Being an engine programmer usually means being a bit of a jack of all trades. There’s always something weird going on and you have to be pretty familiar with a bunch of low level details that come in handy in unexpected ways. Recently I went down a somewhat unexpected rabbit hole where those skills came in extremely hand. In an effort to blog more and also because it seems like I was the first to run into this issue, I figured I should sit down and just write about it so future people can benefit from it.
We are currently working on porting the engine of X-Plane mobile from GLES to Vulkan. On Desktop we did the transition to Vulkan 4 years ago already, but mobile was always a harder target because the driver quality is just so much worse and updates to them are almost non-existent. But time marches forward and so, at long last, we are bringing Vulkan to X-Plane mobile in a project dubbed Vandroid. One issue we ran into was that calling vkEndCommandBuffer() would segfault on Adreno devices. In particular, it would segfault on a Samsung A52 with Adreno 530 running the latest version of Android. The backtrace looks like this:
The validation layers were happy and this code has been running in production on desktop environments for years.

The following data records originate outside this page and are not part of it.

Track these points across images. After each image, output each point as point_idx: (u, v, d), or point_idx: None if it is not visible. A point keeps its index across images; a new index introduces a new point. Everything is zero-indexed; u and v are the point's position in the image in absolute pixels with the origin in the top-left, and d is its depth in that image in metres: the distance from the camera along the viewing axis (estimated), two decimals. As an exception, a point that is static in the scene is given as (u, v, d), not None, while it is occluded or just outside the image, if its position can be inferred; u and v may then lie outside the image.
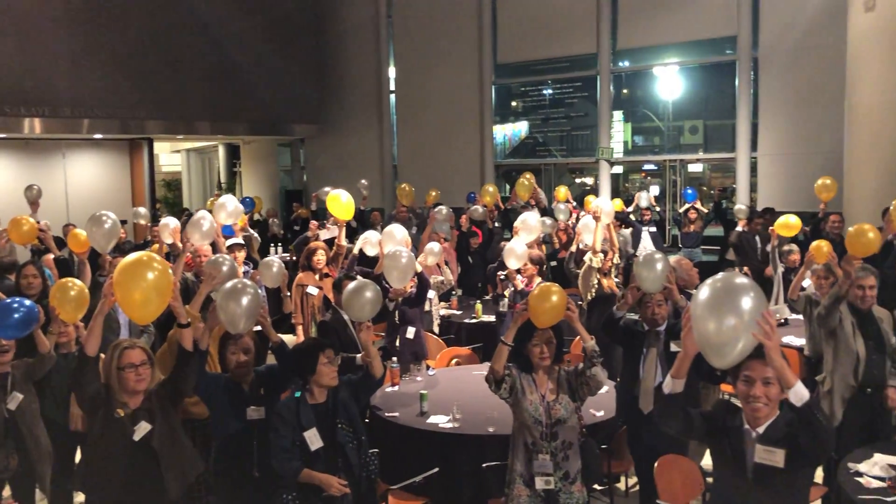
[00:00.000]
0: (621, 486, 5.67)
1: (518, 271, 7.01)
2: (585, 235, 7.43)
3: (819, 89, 11.14)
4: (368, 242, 7.02)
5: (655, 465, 4.34)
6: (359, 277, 5.65)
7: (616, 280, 7.26)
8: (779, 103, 11.88)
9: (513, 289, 6.96)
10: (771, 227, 8.24)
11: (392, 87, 16.53)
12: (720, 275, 2.92)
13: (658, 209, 11.89)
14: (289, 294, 6.78)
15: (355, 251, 7.12)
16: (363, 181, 11.77)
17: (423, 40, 15.64)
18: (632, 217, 11.05)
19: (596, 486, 5.27)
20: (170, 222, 6.79)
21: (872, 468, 4.10)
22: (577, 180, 15.70)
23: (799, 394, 2.76)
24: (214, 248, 6.63)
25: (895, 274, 5.72)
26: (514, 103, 16.06)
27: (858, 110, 9.31)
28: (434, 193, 11.56)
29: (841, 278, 5.01)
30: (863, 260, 5.29)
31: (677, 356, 3.07)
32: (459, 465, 4.72)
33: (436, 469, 4.61)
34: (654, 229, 10.77)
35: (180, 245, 6.36)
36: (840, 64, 9.77)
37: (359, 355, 4.71)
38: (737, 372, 2.95)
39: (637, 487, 5.14)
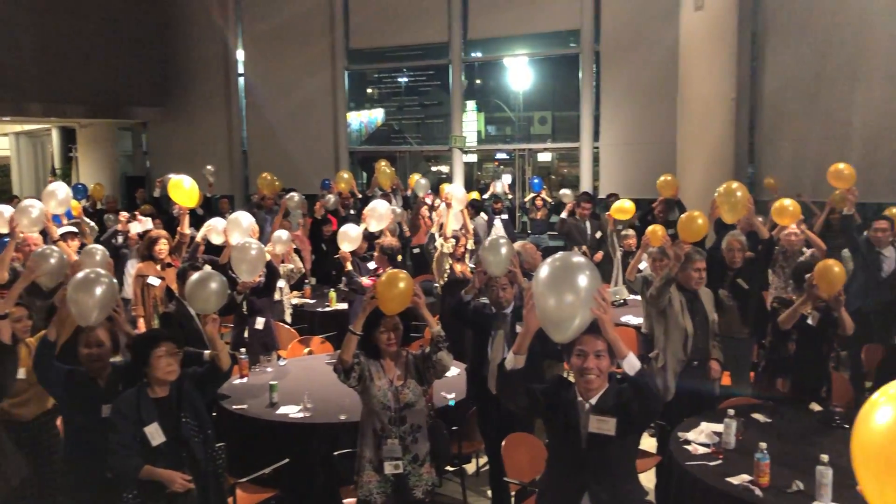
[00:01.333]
0: (472, 466, 5.80)
1: (367, 259, 7.01)
2: (451, 218, 7.57)
3: (655, 83, 11.77)
4: (214, 230, 6.77)
5: (503, 443, 4.46)
6: (206, 267, 5.46)
7: (471, 266, 7.41)
8: (619, 96, 12.48)
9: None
10: (607, 213, 8.66)
11: (241, 71, 16.01)
12: (559, 254, 3.06)
13: (511, 197, 12.24)
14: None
15: (199, 239, 6.84)
16: (209, 167, 11.35)
17: (273, 23, 15.23)
18: (488, 205, 11.30)
19: (448, 468, 5.37)
20: (3, 210, 6.28)
21: (699, 436, 4.41)
22: (434, 168, 15.86)
23: (632, 363, 2.96)
24: (46, 236, 6.21)
25: (720, 255, 6.15)
26: (369, 90, 15.98)
27: (689, 104, 9.94)
28: (277, 183, 11.23)
29: (671, 261, 5.33)
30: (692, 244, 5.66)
31: (519, 332, 3.18)
32: (310, 455, 4.67)
33: (286, 460, 4.53)
34: (505, 217, 11.07)
35: (21, 235, 5.91)
36: (674, 59, 10.37)
37: (206, 351, 4.55)
38: (570, 346, 3.11)
39: (487, 467, 5.28)
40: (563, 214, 9.83)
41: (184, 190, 6.72)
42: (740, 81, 10.34)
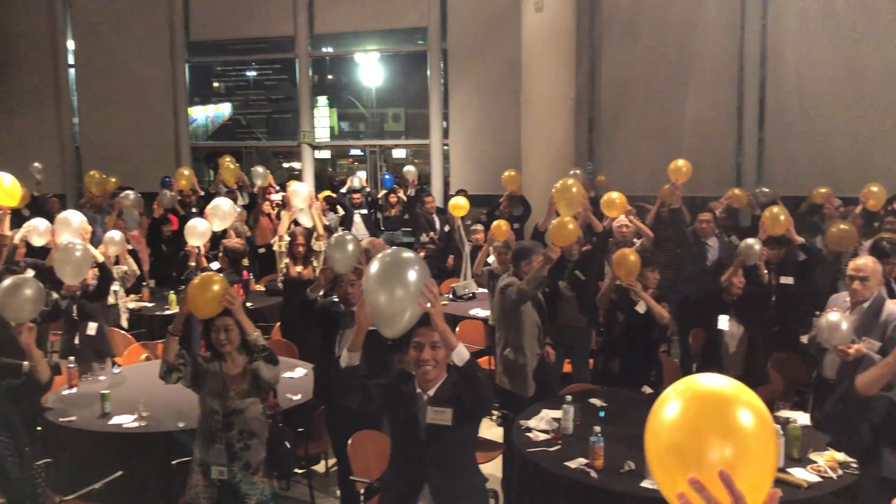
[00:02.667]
0: (321, 467, 5.72)
1: (210, 259, 6.77)
2: (301, 216, 7.43)
3: (500, 82, 12.04)
4: (35, 231, 6.29)
5: (349, 442, 4.42)
6: (28, 271, 5.09)
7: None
8: (466, 94, 12.68)
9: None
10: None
11: (71, 61, 14.99)
12: (389, 250, 3.08)
13: (369, 190, 12.19)
14: None
15: (16, 240, 6.31)
16: (36, 164, 10.57)
17: (105, 10, 14.36)
18: (346, 200, 11.16)
19: (297, 471, 5.27)
20: None
21: (540, 423, 4.56)
22: (286, 164, 15.55)
23: (461, 354, 3.00)
24: None
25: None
26: (215, 83, 15.42)
27: (532, 103, 10.24)
28: (114, 180, 10.62)
29: (541, 264, 5.32)
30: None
31: (352, 330, 3.16)
32: (146, 466, 4.44)
33: (118, 473, 4.28)
34: (364, 212, 10.98)
35: None
36: (517, 59, 10.61)
37: (25, 362, 4.22)
38: (408, 339, 3.13)
39: (336, 467, 5.22)
40: (410, 192, 9.87)
41: (3, 188, 6.19)
42: (579, 82, 10.77)
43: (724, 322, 5.36)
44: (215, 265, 7.00)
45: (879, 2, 10.16)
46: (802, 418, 4.52)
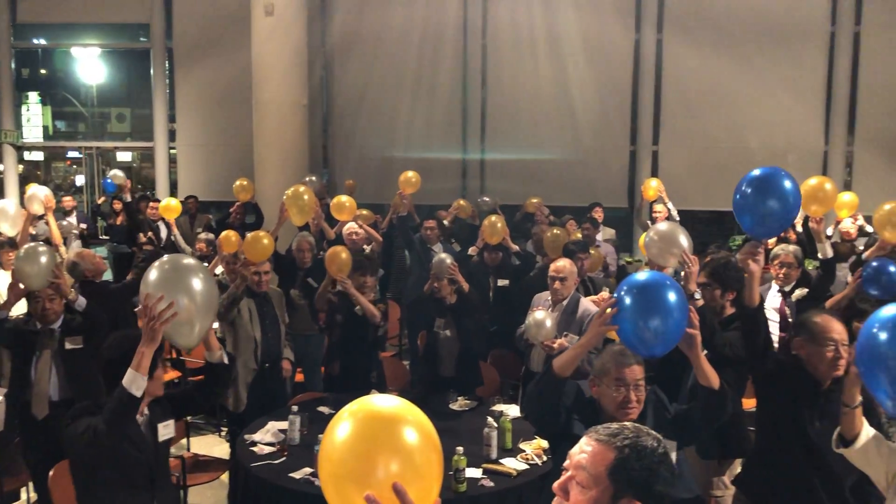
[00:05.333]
0: (22, 503, 5.13)
1: None
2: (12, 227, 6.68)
3: (232, 86, 11.61)
4: None
5: (51, 473, 4.00)
6: None
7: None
8: (194, 96, 12.08)
9: None
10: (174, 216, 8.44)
11: None
12: (166, 257, 2.96)
13: (82, 199, 11.19)
14: None
15: None
16: None
17: None
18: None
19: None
20: None
21: (265, 436, 4.46)
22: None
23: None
24: None
25: (291, 256, 6.34)
26: None
27: (263, 108, 10.04)
28: None
29: (238, 280, 5.30)
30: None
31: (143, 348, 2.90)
32: None
33: None
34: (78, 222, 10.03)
35: None
36: (249, 63, 10.34)
37: None
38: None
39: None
40: (126, 196, 9.27)
41: None
42: (312, 89, 10.75)
43: (439, 325, 5.59)
44: None
45: (589, 27, 11.22)
46: (514, 411, 4.86)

Being the resident Vulkanologist, this issue ended up on my plate. One of the first things I like to do with issues in existing code bases that suddenly fall apart, is to just reduce everything to the bare minimum. X-Planes Vulkan backend makes use of various extensions and features for performance reasons. Things like push descriptors, descriptor update templates (I know, very fancy), extended dynamic state, that sort of thing. So the obvious first step was to just disable every single optional feature and extension and falling back to the most basic Vulkan code base. This changed nothing. However, bypassing every draw call allowed me to see the clear colour and it would no longer crash. So, narrowed it down to draw calls. I felt overconfident that this was going to be easy.